Document Type

Undergraduate Syllabus

Date

Spring 2025

School

Diplomacy

Course Number

DIPL 3104

Course Description

This course offers an introduction to public international law as a dynamic and contested topic, and presents the field through a wide array of issues and debates that occupy states, governments, international organizations, non-governmental organizations, and international lawyers in creating and shaping the law. This course especially focuses on historical and social perspectives in law-making.

After the Second World War, public international law and the United Nations system were re-envisioned with a promise to protect the sovereignty and integrity of vulnerably states against aggression, guarantee self-determination of peoples, and work towards universal human rights for individuals. However, the global order that the U.N. maintains largely favors the imperial powers of the past. It has also been increasingly challenged by new powers and ideologies. International lawyers and scholars have been debating these internal contradictions and relationships between law and power, East and West, Global North and Global South from various theoretical perspectives.

This course will provide a grounding in basic modern doctrines and foundational theories of international law, and will offer critiques of these doctrines and theories. It will also present international law as a field of practice, and will examine the roles of various actors in shaping the field. Like all law, international law is storied. It is created by individuals and groups that have concrete interests and allegiances. The course will pay special attention to how those interests and allegiances have shaped the law and its capacity for justice. The second half of the course will focus on substantive areas of international law, such as human rights, the law of armed conflict, international criminal law, and environmental law.

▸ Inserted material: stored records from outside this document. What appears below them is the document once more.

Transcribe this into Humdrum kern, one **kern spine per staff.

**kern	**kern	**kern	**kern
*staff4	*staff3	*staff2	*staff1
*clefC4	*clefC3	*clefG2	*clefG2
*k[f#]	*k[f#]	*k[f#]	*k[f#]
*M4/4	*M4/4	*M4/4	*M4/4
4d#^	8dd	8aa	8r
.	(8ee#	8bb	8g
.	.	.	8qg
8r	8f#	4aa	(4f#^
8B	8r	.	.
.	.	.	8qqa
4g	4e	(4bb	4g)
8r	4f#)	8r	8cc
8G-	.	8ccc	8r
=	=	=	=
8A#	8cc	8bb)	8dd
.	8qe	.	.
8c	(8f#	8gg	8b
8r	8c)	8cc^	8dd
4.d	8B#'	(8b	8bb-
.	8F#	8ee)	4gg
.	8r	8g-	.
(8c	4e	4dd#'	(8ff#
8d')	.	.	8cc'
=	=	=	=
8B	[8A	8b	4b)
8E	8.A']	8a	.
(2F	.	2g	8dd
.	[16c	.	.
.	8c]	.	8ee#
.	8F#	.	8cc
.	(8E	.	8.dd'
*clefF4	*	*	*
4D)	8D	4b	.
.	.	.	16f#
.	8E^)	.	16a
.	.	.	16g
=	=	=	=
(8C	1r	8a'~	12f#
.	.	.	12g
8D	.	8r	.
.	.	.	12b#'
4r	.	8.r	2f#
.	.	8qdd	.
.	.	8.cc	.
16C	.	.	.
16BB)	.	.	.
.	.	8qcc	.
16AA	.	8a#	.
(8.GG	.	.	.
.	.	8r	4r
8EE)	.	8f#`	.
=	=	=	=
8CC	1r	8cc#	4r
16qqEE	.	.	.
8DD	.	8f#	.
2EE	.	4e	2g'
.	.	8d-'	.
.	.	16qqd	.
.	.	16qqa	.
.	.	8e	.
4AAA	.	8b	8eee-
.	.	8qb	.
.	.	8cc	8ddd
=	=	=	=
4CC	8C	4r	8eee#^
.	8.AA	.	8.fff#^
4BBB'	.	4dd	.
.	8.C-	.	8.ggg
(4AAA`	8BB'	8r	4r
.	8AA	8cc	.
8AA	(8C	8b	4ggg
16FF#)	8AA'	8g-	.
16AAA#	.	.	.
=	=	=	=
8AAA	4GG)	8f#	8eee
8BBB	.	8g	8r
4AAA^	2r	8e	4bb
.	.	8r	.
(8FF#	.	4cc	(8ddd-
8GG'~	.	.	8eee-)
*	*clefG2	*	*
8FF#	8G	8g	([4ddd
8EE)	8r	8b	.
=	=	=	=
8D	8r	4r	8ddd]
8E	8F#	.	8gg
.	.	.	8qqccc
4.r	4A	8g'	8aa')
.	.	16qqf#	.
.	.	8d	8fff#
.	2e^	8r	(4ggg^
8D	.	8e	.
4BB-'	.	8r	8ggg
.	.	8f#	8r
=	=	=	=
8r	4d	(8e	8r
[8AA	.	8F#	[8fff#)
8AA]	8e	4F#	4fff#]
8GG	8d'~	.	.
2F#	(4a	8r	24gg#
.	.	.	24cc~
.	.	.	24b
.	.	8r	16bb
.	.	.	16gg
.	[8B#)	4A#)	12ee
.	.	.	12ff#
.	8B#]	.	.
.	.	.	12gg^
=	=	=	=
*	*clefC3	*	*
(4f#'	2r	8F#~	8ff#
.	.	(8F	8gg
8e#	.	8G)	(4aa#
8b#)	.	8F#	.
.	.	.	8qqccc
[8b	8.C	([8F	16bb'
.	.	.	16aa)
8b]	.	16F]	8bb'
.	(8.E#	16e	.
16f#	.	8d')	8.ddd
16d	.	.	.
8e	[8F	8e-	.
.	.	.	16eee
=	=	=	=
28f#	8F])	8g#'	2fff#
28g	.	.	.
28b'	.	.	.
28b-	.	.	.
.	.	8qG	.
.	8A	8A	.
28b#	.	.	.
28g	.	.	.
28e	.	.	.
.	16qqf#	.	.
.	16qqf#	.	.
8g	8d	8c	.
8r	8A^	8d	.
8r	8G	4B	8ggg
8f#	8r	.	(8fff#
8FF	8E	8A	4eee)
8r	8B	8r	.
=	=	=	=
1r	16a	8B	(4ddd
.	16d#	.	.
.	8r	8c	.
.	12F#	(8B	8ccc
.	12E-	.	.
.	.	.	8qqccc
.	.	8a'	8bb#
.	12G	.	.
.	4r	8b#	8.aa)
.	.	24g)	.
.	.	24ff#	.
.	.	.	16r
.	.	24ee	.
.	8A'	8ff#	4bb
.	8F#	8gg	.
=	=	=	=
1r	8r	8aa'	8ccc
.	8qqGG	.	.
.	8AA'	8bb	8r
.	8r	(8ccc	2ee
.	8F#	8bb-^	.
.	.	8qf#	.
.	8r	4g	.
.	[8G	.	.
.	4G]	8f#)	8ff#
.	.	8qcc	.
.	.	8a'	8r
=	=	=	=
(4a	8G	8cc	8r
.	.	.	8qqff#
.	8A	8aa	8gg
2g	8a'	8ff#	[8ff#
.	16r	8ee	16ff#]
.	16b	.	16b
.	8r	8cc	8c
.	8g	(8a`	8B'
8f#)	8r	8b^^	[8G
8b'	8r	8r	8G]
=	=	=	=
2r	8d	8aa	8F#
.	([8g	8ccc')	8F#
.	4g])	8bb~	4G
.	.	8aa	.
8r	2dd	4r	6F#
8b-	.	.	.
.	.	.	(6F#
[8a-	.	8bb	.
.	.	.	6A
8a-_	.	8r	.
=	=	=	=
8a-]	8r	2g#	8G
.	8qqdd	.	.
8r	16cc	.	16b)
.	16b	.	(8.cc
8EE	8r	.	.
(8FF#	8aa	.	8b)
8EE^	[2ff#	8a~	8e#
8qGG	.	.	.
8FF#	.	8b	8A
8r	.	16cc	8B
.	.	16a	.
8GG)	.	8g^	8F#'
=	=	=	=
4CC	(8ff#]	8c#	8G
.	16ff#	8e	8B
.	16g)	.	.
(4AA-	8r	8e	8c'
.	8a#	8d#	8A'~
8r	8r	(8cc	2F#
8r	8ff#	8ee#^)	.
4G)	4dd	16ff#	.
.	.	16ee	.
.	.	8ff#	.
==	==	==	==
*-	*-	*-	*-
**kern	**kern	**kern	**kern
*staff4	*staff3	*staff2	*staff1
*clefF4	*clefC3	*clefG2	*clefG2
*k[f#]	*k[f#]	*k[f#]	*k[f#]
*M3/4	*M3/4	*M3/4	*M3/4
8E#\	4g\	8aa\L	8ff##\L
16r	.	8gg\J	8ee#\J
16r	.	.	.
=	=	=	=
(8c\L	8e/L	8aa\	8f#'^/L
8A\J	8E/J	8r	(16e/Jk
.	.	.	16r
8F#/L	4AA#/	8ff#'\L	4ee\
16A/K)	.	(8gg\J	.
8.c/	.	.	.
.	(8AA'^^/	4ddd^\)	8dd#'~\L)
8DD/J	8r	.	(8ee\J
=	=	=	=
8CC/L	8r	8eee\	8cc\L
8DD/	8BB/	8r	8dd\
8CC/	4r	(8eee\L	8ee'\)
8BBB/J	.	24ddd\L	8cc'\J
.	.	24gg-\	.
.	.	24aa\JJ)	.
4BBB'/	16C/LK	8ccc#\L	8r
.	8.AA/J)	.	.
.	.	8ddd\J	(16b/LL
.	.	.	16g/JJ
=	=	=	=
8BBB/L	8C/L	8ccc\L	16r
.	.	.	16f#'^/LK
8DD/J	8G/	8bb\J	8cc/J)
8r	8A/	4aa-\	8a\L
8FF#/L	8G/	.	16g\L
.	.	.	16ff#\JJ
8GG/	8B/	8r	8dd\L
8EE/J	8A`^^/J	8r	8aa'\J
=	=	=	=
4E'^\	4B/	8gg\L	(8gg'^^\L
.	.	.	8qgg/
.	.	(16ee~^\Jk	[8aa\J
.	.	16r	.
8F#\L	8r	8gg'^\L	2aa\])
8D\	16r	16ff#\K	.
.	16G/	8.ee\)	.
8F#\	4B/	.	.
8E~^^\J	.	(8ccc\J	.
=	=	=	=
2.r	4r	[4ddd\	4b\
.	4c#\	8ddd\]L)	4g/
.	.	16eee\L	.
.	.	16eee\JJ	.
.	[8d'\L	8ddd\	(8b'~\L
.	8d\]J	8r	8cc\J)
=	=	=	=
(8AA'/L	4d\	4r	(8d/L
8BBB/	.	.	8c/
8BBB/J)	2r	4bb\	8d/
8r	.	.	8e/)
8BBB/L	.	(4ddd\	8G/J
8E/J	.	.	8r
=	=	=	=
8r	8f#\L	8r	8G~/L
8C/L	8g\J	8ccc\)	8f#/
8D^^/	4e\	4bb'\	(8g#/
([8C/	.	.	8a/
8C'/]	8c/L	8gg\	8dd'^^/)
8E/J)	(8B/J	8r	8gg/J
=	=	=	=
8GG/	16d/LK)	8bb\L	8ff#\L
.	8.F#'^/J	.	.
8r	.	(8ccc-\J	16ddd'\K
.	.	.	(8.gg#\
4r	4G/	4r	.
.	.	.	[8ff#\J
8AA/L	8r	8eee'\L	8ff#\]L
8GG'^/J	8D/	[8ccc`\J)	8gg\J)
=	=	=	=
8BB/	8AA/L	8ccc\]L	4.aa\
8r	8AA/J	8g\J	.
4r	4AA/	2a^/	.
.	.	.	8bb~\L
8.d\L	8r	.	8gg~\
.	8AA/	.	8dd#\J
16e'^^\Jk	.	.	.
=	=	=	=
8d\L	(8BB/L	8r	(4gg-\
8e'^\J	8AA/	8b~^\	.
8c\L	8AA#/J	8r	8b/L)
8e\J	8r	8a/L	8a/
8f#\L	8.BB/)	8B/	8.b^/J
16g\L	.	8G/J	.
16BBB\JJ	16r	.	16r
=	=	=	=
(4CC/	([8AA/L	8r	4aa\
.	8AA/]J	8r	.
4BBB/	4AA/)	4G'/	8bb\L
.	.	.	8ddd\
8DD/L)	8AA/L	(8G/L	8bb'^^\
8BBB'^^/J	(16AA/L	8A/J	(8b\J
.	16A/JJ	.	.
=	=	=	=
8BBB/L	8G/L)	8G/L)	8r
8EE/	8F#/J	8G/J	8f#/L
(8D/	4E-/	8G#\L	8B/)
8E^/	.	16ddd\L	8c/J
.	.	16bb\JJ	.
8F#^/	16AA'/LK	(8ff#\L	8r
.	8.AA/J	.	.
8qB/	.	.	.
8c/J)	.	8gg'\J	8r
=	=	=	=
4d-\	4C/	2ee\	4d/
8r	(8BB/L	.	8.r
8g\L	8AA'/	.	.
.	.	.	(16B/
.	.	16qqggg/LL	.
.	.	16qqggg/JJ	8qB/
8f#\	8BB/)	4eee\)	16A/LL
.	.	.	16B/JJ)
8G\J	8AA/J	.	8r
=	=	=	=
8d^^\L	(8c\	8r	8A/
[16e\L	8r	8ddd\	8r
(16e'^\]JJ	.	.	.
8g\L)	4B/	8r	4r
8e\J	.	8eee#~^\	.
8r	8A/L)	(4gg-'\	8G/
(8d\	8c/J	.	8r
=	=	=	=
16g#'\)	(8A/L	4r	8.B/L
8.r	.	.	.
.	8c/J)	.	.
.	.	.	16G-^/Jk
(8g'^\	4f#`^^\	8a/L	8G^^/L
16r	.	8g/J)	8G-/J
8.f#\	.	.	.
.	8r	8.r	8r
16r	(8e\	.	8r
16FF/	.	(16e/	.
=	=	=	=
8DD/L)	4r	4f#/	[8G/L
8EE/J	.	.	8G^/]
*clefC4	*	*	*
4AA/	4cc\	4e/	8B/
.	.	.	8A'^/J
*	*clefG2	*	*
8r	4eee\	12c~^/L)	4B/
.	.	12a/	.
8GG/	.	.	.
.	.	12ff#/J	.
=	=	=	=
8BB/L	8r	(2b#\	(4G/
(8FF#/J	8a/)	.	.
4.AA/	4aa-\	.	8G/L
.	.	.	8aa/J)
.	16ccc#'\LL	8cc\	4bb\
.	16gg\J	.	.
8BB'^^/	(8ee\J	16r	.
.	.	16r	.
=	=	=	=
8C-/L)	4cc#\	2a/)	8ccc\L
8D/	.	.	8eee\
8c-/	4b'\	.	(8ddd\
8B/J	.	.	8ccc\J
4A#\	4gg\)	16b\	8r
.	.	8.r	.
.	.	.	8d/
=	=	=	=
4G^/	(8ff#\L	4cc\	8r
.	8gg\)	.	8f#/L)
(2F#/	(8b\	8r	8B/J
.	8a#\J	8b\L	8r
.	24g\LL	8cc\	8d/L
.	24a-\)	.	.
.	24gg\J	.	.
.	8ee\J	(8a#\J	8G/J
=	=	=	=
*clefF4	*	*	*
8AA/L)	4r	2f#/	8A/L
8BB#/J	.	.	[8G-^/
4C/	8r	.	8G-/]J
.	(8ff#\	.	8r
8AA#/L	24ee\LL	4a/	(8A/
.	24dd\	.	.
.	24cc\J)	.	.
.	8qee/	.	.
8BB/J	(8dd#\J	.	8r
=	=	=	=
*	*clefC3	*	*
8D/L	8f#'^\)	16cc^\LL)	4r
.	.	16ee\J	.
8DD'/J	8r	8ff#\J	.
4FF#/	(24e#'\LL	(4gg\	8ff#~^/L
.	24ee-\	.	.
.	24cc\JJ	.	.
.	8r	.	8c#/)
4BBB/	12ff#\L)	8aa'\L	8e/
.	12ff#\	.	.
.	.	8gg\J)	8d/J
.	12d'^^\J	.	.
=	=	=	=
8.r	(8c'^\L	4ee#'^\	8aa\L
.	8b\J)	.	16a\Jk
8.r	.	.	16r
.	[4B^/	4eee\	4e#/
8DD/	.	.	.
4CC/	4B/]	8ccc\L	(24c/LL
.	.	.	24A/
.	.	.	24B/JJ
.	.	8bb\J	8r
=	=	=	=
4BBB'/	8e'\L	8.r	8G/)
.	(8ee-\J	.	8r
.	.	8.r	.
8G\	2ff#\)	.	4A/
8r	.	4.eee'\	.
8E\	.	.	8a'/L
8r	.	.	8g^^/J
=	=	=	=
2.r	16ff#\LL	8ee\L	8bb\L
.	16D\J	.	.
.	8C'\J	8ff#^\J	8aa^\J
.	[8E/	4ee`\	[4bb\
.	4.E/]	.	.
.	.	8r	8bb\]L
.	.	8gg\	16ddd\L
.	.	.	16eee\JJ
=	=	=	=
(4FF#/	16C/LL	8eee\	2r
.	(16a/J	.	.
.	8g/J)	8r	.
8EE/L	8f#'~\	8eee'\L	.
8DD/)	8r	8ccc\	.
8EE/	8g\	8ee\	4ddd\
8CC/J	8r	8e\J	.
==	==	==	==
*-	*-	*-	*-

This course will be taught in a conversational style. Our discussions should be a conversation with the reading materials and one another. As such, I will ask questions of the class, as a whole, to prompt discussion. I encourage you to respond intuitively with ease, sharing full or partial thoughts and building on your peers' insights. All manner of comments are welcome, including personal and news stories as long as they engage with the materials and demonstrate reciprocity and deep engagement.